The Korea Herald

피터빈트

Eurozone crisis forces foreign insurers to exit Korea

By Korea Herald

Published : June 25, 2012 - 19:37

    • Link copied

Ergo sells Korean online insurer, Aviva and ING put units up for sale


A string of foreign insurers are withdrawing from Korea.

Britain’s second-largest insurer Aviva Group is putting its Korean and Sri Lankan businesses on the auction block, according to Reuters last month. It plans to sell underperforming businesses globally to raise money to protect against its eurozone exposure, the media reported.

Aviva set up a consortium with Woori Financial Holdings in 2008 to buy LIG Insurance and established Woori Aviva Life Insurance. Aviva holds about 47.31 percent of the joint venture while Woori Financial Holdings holds about 51.58 percent.

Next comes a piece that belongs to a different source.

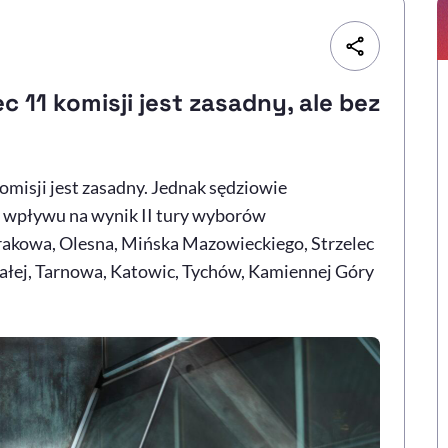
 11 komisji jest zasadny, ale bez
omisji jest zasadny. Jednak sędziowie
y wpływu na wynik II tury wyborów
Krakowa, Olesna, Mińska Mazowieckiego, Strzelec
iałej, Tarnowa, Katowic, Tychów, Kamiennej Góry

Other than Aviva, Germany-based Ergo Insurance Group last month sold 100 percent of its online insurer ERGO Daum Direct General Insurance to AXA Insurance for about 50 billion won ($43.05 million). ING Life Insurance based in the Netherlands is also undergoing talks to sell off its Korean arm.

Experts see that many global insurers are selling their relatively healthy affiliates to overcome the worsening performance and management risks rooted in the current eurozone crisis.

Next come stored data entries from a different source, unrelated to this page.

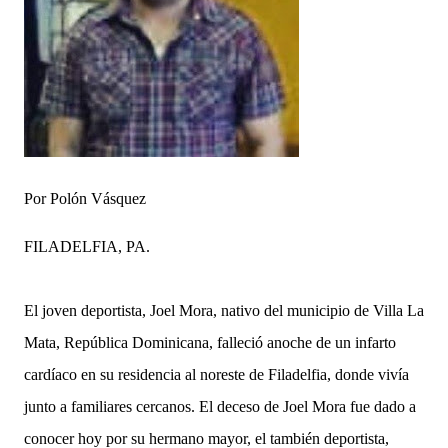
Por Polón Vásquez
FILADELFIA, PA.
El joven deportista, Joel Mora, nativo del municipio de Villa La
Mata, República Dominicana, falleció anoche de un infarto
cardíaco en su residencia al noreste de Filadelfia, donde vivía
junto a familiares cercanos.
El deceso de Joel Mora fue dado a
conocer hoy por su hermano mayor, el también deportista,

Similar to the exodus from Taiwan of foreign insurers including ING Group, Ergo Group, AXA Group and Met Life after the 2008 financial crisis, insiders see that firms are also retreating from Korea to help stabilize their parent companies.

Aviva Group, for example, raised a net profit of only 60 million pounds ($93.5 million) last year, which is a 97 percent decrease compared to that of 1.89 billion pounds in 2010. Reuters reported that the group, which generated 40 percent of its operating profit in mainland Europe last year, has been hit harder than its British rivals by eurozone woes.

Experts also point out that the heated competition here is suffocating foreign insurers that are already having a hard time localizing. For instance, with the rise of retirement pension rates for new businesses in Korea’s insurance market, the market is much more advantageous for local conglomerate-affiliated insurers.

Foreign insurance firms saw their peak profitability in the late 1980s when they first entered what was a rapidly growing market. By introducing new products then unseen in Korea, the firms easily gained over 20 percent of the market share.

Since the late 2000s, however, the foreign firms’ market share has decreased with 23 insurers now in competition.

While nine foreign companies including ING Life Insurance, Met Life and AIA took up a market share in 2011 of 19.2 percent in terms of premium income, the top three local life insurers ― Samsung Life Insurance, Korea Life Insurance and Kyobo Life Insurance ― recorded a market share of 52.3 percent.